● **Task prompt**:
Restate all entries exactly. Skip the images.

*** Raw data ***

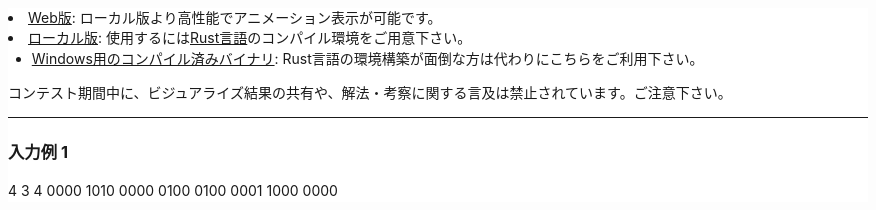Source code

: <li>
<a href="https://img.atcoder.jp/ahc038/GhBuR36w.html?lang=ja">Web版</a>: ローカル版より高性能でアニメーション表示が可能です。
</li>

<li>
<a href="https://img.atcoder.jp/ahc038/GhBuR36w.zip">ローカル版</a>: 使用するには<a href="https://www.rust-lang.org/ja">Rust言語</a>のコンパイル環境をご用意下さい。
<ul>

<li>
<a href="https://img.atcoder.jp/ahc038/GhBuR36w_windows.zip">Windows用のコンパイル済みバイナリ</a>: Rust言語の環境構築が面倒な方は代わりにこちらをご利用下さい。
</li>

</ul>

</li>

</ul>

<p>
コンテスト期間中に、ビジュアライズ結果の共有や、解法・考察に関する言及は禁止されています。ご注意下さい。
</p>

</section>

</div>

</div>

---

<div>

<section>

### **入力例 1**

<div>

4 3 4
0000
1010
0000
0100
0100
0001
1000
0000

</div>

</section>

</div>

<div>

<section>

*** End of Raw data ***

● **Expected answer**:
Source code

: <li>
<a href="https://img.atcoder.jp/ahc038/GhBuR36w.html?lang=ja">Web版</a>: ローカル版より高性能でアニメーション表示が可能です。
</li>

<li>
<a href="https://img.atcoder.jp/ahc038/GhBuR36w.zip">ローカル版</a>: 使用するには<a href="https://www.rust-lang.org/ja">Rust言語</a>のコンパイル環境をご用意下さい。
<ul>

<li>
<a href="https://img.atcoder.jp/ahc038/GhBuR36w_windows.zip">Windows用のコンパイル済みバイナリ</a>: Rust言語の環境構築が面倒な方は代わりにこちらをご利用下さい。
</li>

</ul>

</li>

</ul>

<p>
コンテスト期間中に、ビジュアライズ結果の共有や、解法・考察に関する言及は禁止されています。ご注意下さい。
</p>

</section>

</div>

</div>

---

<div>

<section>

### **入力例 1**

<div>

4 3 4
0000
1010
0000
0100
0100
0001
1000
0000

</div>

</section>

</div>

<div>

<section>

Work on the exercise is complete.